Il y a clairement une rupture entre la renommée de Cornershop et la façon dont le groupe est resté pour moi une toute petite chose intime, lovée dans les rayons de ma CD-thèque ou dans les divers baladeurs numériques que je trimballe. J’ai été pris de vertige en parcourant les pages et les pages qui leur sont consacrées sur le web, entre suractivité de leur propre site, mise en avant de leurs collaborations les plus couronnées de succès (Oasis par ci, Fat Boy Slim par là), relations de leurs premiers faits d’armes pour tabloïds (avoir brûlé au début des années 90 une effigie de Morrissey devant sa maison de disques : avec le recul, on appréciera la vista colérique mais précise du groupe) et reconnaissance internationale (leur album When I Was Born For The 7th Time célébré comme un des meilleurs des années 90 par diverses revues à la page). N’en jetez plus. Cette machine implacable à la trajectoire presque mainstream (je les aurais bien vus à la place de Radiohead) m’a toujours touché plus que de raison, et c’est sans doute lié à la première fois où j’ai entendu résonner les premiers accords de « 6am Jullandar Shere » et la façon dont un monde s’est alors ouvert à moi, peut-être de la même façon que l’écoute (plusieurs fois pour être sûr) de « Soft As Snow », l’ouverture d’Isn’t Anything de My Bloody Valentine. L’impression de découvrir quelque chose de nouveau, d’agréable mais de non-identifié, de perturbant mais sans agressivité. Et de dansant.
J’ai construit à ce moment-là les fondations d’une fidélité inépuisable puisque – on ne peut s’y tromper – je réécoute régulièrement et avec un plaisir dénué de nostalgie une dizaine de chansons que j’ai extraites au fur et à mesure de leur discographie. Car il faut bien le dire, je suis fidèle à Cornershop, mais toujours un peu à côté de la plaque, en décalage permanent avec leur actualité, sans avoir jamais pris vraiment la mesure de certains de leurs succès, comme je le disais plus haut.

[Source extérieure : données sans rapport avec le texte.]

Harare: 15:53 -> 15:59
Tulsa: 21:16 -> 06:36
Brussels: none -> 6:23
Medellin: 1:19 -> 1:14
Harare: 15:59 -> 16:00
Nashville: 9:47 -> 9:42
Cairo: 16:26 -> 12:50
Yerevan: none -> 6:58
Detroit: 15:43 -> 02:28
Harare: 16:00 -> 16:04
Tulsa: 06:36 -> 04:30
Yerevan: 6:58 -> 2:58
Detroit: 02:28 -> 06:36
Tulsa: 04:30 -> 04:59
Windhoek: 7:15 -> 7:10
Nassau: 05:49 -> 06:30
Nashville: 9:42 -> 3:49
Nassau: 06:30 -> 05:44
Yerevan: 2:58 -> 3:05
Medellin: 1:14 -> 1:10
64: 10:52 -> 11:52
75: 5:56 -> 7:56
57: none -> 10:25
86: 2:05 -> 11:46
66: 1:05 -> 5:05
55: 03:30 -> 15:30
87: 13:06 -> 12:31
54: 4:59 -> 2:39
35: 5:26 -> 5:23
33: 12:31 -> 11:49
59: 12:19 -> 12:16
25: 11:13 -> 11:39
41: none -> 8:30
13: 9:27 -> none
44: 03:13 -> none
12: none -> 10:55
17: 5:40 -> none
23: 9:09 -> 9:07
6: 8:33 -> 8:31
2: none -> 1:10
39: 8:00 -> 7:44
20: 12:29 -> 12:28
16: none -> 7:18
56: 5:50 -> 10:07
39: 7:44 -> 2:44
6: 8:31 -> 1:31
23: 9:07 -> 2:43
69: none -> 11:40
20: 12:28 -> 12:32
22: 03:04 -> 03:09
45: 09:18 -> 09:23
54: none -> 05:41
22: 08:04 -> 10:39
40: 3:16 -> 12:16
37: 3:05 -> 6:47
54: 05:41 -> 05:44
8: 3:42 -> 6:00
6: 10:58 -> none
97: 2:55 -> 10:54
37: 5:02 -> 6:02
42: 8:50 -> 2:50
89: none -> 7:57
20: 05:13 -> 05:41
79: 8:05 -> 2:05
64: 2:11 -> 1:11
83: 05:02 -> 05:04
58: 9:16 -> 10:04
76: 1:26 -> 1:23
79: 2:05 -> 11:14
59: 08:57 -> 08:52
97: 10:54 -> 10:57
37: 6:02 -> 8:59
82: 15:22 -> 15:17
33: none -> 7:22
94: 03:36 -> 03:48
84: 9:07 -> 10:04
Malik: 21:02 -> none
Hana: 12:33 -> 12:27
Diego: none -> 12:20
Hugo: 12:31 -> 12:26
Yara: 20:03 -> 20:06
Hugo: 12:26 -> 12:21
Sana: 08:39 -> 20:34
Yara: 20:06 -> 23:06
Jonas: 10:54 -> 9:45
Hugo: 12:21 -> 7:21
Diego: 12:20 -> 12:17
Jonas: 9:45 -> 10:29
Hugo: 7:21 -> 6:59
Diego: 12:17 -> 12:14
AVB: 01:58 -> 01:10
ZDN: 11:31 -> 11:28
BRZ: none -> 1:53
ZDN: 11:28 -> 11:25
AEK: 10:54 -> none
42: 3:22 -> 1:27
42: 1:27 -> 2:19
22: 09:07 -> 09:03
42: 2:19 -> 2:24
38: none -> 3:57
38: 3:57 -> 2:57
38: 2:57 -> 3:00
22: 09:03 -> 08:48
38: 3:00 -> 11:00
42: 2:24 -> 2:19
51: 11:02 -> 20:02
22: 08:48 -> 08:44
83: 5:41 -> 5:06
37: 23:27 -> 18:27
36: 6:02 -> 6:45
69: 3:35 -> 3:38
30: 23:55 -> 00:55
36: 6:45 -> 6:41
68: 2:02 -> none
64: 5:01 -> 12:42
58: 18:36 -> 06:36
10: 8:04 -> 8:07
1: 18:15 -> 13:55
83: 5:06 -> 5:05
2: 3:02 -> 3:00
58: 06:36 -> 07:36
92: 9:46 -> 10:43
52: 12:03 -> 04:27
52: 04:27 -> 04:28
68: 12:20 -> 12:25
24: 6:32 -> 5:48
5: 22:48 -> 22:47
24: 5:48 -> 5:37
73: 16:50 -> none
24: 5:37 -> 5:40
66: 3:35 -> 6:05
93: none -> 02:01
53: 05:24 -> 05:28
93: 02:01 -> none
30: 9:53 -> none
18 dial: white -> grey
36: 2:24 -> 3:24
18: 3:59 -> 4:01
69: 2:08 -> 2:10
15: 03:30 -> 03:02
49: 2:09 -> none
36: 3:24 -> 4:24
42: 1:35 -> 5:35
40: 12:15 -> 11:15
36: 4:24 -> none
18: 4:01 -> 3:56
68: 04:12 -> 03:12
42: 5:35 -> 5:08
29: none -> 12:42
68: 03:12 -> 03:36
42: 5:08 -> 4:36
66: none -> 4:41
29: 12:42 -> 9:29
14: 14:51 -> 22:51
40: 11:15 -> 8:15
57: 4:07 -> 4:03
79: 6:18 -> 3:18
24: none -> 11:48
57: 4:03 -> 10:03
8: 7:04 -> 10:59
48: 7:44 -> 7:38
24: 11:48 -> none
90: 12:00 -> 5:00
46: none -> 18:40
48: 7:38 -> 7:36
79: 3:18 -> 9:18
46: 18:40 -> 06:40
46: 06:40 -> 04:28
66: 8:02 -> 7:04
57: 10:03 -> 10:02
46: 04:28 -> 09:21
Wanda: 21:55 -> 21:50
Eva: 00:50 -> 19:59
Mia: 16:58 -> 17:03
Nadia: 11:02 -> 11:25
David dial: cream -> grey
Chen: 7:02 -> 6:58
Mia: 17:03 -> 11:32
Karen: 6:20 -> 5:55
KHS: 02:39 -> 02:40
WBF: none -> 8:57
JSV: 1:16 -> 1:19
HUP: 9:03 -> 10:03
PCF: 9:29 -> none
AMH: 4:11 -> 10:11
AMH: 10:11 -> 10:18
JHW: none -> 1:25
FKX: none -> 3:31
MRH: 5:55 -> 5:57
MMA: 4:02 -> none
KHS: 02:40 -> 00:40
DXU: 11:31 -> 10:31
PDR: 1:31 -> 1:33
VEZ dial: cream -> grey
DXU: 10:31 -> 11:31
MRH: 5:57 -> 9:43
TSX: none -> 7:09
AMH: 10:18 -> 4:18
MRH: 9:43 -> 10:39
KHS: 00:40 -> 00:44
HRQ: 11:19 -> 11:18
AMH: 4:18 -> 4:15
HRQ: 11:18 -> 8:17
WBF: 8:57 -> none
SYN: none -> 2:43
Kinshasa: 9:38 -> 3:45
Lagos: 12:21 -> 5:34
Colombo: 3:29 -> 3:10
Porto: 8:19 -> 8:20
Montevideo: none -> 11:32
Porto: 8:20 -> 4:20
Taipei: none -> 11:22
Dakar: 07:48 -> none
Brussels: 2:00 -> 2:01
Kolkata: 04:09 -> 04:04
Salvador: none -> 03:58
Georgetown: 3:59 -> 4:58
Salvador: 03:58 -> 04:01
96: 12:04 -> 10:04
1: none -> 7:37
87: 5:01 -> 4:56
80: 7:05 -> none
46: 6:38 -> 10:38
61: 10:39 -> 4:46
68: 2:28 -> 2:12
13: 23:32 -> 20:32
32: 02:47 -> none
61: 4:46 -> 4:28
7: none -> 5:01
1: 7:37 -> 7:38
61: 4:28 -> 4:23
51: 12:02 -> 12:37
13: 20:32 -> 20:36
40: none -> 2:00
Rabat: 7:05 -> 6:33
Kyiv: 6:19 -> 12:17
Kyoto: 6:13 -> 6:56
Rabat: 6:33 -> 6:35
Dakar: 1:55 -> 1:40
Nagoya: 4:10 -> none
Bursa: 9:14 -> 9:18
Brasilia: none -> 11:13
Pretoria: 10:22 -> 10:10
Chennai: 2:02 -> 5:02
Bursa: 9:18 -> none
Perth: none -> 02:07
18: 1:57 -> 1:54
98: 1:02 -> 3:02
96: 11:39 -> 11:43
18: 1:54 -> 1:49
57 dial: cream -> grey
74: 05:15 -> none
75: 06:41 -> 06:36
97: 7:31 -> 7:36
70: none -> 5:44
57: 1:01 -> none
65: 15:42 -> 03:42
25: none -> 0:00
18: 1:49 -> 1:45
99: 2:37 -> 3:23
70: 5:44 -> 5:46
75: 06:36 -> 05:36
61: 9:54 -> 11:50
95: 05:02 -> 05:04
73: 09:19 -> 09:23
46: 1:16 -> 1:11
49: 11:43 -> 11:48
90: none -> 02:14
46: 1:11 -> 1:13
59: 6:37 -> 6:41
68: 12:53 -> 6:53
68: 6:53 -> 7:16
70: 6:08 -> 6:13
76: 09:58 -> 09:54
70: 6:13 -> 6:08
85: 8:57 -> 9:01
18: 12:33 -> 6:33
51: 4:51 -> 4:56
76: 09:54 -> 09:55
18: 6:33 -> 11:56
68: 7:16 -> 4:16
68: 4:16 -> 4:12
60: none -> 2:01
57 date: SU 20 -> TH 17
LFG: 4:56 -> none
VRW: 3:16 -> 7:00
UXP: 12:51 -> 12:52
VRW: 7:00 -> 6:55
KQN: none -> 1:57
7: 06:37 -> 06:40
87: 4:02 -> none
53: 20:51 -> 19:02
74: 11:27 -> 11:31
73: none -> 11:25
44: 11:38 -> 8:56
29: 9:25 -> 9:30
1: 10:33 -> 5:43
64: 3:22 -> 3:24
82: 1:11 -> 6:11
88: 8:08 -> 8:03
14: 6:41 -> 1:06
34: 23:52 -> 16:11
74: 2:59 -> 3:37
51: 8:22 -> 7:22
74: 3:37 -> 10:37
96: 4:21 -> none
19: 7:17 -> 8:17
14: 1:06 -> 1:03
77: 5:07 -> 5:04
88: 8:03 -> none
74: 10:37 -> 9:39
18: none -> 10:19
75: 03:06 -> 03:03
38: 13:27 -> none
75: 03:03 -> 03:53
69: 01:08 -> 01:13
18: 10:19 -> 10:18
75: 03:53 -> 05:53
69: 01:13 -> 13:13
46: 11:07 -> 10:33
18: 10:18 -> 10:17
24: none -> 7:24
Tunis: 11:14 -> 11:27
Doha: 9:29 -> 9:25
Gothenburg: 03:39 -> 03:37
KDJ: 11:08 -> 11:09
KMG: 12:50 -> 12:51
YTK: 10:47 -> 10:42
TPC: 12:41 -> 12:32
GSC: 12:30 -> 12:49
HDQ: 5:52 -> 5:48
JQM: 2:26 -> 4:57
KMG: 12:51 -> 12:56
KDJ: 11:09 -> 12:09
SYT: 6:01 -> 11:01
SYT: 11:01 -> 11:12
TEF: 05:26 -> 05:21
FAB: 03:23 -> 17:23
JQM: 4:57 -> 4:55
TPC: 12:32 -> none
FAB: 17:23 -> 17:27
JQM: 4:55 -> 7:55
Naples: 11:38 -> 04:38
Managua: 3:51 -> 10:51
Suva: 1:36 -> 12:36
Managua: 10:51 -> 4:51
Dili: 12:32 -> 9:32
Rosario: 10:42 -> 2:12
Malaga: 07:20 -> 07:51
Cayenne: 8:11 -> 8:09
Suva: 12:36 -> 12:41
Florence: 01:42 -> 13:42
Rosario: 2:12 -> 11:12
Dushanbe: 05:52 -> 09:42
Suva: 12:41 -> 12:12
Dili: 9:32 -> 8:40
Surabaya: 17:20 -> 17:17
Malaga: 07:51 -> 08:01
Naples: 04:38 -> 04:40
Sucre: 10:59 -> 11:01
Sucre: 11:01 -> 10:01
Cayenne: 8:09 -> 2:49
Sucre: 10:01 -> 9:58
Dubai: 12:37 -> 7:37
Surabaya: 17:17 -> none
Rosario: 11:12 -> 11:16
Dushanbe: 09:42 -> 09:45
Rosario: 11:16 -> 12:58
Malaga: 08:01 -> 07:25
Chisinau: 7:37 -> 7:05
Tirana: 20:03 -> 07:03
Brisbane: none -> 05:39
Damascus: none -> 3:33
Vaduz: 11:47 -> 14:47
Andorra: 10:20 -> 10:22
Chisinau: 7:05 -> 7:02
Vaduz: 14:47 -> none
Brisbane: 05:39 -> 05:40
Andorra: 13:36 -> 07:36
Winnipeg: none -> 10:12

Et c’est peut-être ça qui a préservé à mes oreilles la fraîcheur de leur musique : fruit d’un échange culturel, ou plus précisément de l’appropriation par un enfant d’immigrés (ici du Pendjab, cette région à cheval entre le Pakistan et l’Inde) des codes d’une pop anglaise solide sur ces bases (la chanson, les guitares, le swing) tout en y introduisant des sonorités issues de sa communauté (on peut utiliser ce mot, on est en Angleterre) : sitars, tablas, horizontalité du chant et évolutions circulaires des mélodies, et surtout ce balancement irrésistible du bhangra qui infuse ce genre volontiers héritier du hip-hop des origines dans le même temps, avec son utilisation d’échantillons et de pulsations puissantes. Mais bon, ce qui reste de tout ça, c’est une pop souriante, discrète, efficace qui traverse les âges sans trop de dommages, une musique heureuse et relax. Et c’est pas si fréquent.
Et voici donc ma mixtape parfaite de Cornershop, avec des chansons qui se répondent à travers les disques : du « 6am Jullandar Shere » (1995) originel au « Free Love » (2010) et ses vastes étendues groovy couvertes par ses voix passées dans des haut-parleurs, du « Funky Days Are Back Again » (1997) au « Saturday Night And Dancing » (2000) pour ses bouffées de nostalgie analogique et de disco primitive, du « Good To Be On The Road » (1997) à « Staging The Plaguing Of The Raised Platform » (2002) pour ces mini-tubes à guitares velvetiennes. Et pour finir, deux chansons magiques de l’un des projets les plus étonnants du groupe : « United Provinces Of India » et « Topknot » (plus précisément le « Caveman remix », avec M.I.A., pourquoi pas ?), tirées du The Double O groove of avec Bubbley Kaur, une chanteuse amateur, retournée malheureusement très vite à l’anonymat pour d’obscures raisons. La seule minuscule ombre du cône lumineux géant construit par Tjinder Singh et sa bande.